The modern city begins with a trading post. In 1893 Frank Stranahan arrived at the New River, ran a ferry across it, and opened a trading post that did business with the Seminole and served as post office and community hall for the handful of settlers nearby. When the Florida East Coast Railway reached the river in 1896, the settlement had a future. In 1901 Stranahan built the house that still stands on the river at Las Olas — the Stranahan House, the oldest surviving building in Broward County. His wife, Ivy Cromartie Stranahan, had become the area's first schoolteacher in 1899 and spent her long life as an advocate for the Seminole; she is remembered as the “Mother of Fort Lauderdale.”
Fort Lauderdale incorporated as a city on March 27, 1911, a small riverfront town of a few hundred people. What transformed it came in the 1920s, when developers dredged the low, wet land behind the beach into a lattice of canals and finger islands, selling waterfront lots where there had been mangrove and marsh. The dredging gave the city its identity and its nickname — the “Venice of America,” a place where the streets were matched by water and nearly every house could keep a boat at its back door. The 1926 hurricane and the collapse of the Florida land boom ended the frenzy, but the canals remained.

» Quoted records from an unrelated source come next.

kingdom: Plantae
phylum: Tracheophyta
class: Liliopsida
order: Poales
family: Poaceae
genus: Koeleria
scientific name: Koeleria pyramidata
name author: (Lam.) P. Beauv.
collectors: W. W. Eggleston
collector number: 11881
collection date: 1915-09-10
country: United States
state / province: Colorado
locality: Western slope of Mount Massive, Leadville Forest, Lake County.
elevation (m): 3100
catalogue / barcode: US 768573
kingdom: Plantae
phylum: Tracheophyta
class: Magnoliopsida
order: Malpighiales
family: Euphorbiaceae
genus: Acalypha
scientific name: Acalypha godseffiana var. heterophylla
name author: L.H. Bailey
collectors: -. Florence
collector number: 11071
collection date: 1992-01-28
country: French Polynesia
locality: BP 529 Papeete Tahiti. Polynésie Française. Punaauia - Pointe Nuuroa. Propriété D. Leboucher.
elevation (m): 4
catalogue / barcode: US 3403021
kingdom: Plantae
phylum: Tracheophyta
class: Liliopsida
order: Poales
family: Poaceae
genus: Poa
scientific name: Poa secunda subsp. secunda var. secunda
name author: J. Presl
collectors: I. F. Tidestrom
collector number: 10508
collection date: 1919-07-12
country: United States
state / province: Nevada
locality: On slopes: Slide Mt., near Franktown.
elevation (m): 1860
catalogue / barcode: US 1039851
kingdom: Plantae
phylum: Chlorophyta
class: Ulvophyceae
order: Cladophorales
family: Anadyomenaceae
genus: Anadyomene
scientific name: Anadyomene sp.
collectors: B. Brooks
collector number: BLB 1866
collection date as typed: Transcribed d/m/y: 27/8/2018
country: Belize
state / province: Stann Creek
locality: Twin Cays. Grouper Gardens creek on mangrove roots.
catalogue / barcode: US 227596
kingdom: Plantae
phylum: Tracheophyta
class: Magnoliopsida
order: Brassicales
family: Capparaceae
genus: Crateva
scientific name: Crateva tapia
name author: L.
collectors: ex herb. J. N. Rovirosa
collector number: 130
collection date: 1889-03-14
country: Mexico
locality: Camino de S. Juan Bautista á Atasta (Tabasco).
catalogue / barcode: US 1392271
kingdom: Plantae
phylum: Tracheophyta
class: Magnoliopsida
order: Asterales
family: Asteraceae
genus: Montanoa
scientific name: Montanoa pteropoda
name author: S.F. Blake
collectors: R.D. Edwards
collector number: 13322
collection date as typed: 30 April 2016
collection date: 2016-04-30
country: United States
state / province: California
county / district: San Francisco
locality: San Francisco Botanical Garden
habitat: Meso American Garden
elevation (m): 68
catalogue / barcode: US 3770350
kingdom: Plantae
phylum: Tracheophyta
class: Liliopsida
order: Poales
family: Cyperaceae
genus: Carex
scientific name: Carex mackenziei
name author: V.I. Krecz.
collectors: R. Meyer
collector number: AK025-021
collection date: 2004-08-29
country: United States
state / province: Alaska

Why People Visit Fort Lauderdale
Fort Lauderdale offers South Florida at its most nautical — a real beach city laced with canals, with a historic river downtown, a great cruise port, and the yachting world's calendar built around it. Visitors come for the water, the beaches, and the Venice-of-America canals, and stay for Las Olas, the Riverwalk, and the easy coastal pace. From the New River to the sand, it rewards a day or a week. It is bright, nautical, and genuinely South Florida.